Sunday, 12 January 2014

Odin help us - The Avengers & the state of comics



Too old to read comics?

Here's the fate of comics today in one experience. Yesterday I bought the first of a new part-work advertised on TV, the Marvel Mightiest Heroes graphic novel collection. From the point of view of someone who's worked most of his life in comics and been a comic fan since earliest childhood, and who now spends half the year teaching kids how to write and draw comics, this publication was a most exciting one for me.

Instead of selling toys or figurines, this publication was selling full length graphic novels, in a set of collectible volumes, a perfect opportunity to get a new generation of readers interested in my earliest favourite artform, and all for just £1.99 a book. Excellent.

Well not quite. For starters this first issue is £1.99, but within the next few issues it will go up to £9.99 at which point I would expect all readers to stop buying (Marvel graphic novels being available in larger volumes for lower prices in regular bookshops anyway).

The next problem with this collection came emblazoned on the cover. "This book contains material unsuitable for readers under 15 years of age". Pardon? An Avengers comic, unsuitable for under 15s? It's a kids comic. It's not Jaws or the sodding Exorcist (forgive me for examples of adult-oriented reading coming from my own childhood).

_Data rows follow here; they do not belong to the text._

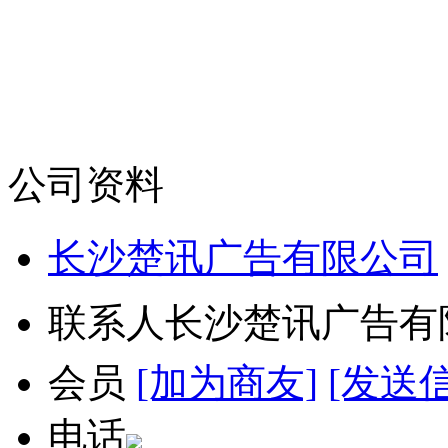
公司资料
长沙楚讯广告有限公司
联系人
长沙楚讯广告有
会员
[加为商友]
[发送
电话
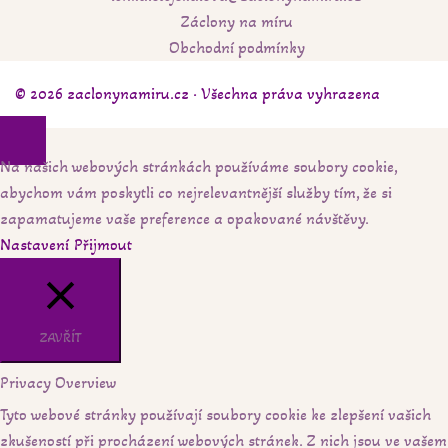
Záclony na míru
Obchodní podmínky
© 2026 zaclonynamiru.cz · Všechna práva vyhrazena
Na našich webových stránkách používáme soubory cookie,
abychom vám poskytli co nejrelevantnější služby tím, že si
zapamatujeme vaše preference a opakované návštěvy.
Nastavení
Přijmout
ZAVŘÍT
Privacy Overview
Tyto webové stránky používají soubory cookie ke zlepšení vašich
zkušeností při procházení webových stránek. Z nich jsou ve vašem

It's the Avengers. A comic book about men and women in tights fighting aliens with silly names and blowing things up. And you can't read it until you're 15?

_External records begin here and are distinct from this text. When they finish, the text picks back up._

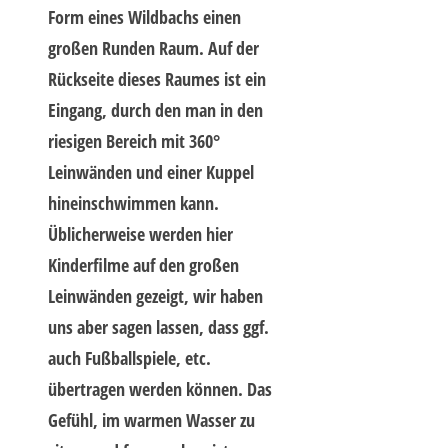
Form eines Wildbachs einen
großen Runden Raum. Auf der
Rückseite dieses Raumes ist ein
Eingang, durch den man in den
riesigen Bereich mit 360°
Leinwänden und einer Kuppel
hineinschwimmen kann.
Üblicherweise werden hier
Kinderfilme auf den großen
Leinwänden gezeigt, wir haben
uns aber sagen lassen, dass ggf.
auch Fußballspiele, etc.
übertragen werden können. Das
Gefühl, im warmen Wasser zu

Fifteen is when you should be growing out of it and reading proper challenging grown up writing. By the age of fifteen I'd been reading Marvel comics for ten years already (I started reading Marvel comics in the weekly reprint comics Fantastic and Terrific when I was 5 years old) and had discovered a wider range of advanced graphic material (Claire Bretecher, Asterix, Fabulous Furry Freak Brothers, Star Reach & Jim Steranko's Chandler at the time - Alan Moore et al had yet to appear when I was 15) plus of course books without pictures. And now we're suggesting the Avengers is only suitable for the over 15s? Odin help us.

The final nail in the coffin for this publication, a smartly presented 100 page glossy full colour hardback book of the highest quality, came when I read it. Oh dear. Do you know what? Mostly it's not very good.

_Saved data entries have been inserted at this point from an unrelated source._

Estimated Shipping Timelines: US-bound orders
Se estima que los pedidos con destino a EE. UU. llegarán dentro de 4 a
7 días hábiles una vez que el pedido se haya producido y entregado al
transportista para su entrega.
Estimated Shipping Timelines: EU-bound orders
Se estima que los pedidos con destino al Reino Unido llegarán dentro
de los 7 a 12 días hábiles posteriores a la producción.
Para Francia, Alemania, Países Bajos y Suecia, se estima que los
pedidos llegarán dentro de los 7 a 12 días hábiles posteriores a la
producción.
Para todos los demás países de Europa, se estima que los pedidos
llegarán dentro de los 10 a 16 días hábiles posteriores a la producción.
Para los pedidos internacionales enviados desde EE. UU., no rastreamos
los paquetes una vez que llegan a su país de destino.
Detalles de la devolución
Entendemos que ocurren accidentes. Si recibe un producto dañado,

The first part of the book is a reprint of Avengers No 1 from 1963, by Stan Lee and Jack Kirby. It's a game-changing epochal moment from the history of comics, and provided the foundation for one of the biggest selling film franchises of this decade. But it has the most atrocious and risible dialogue imaginable, ladled over a feeble plot of mind-numbing inconsequence, and Jack Kirby's art, especially to the untutored eye, is unimpressive. I'm a comic historian so I know how much better his work gets, and I can see it in context. But for the first time reader, I cannot see this fifty year old reprint working its magic on a new generation.

The 50 year old reprint is followed by a more recent reprint, Ultron Unlimited by Kurt Busiek and George Perez. And perhaps I should be ashamed of myself as a disgrace to my artform, but after 5 pages of resumes of soap opera characters in silly costumes, about whom I knew little and cared less, I literally threw the book onto the bed and declared out loud "wait a minute, I'm too old to read this shit."

I originally grew out of reading Avengers comics when I was 17 or 18 and I went to Art College, around which time Alan Moore's V For Vendetta and the heyday of 2000AD comic was underway, and the term "graphic novel" was on the brink of being mentioned on Radio 4. I shouldn't have looked back.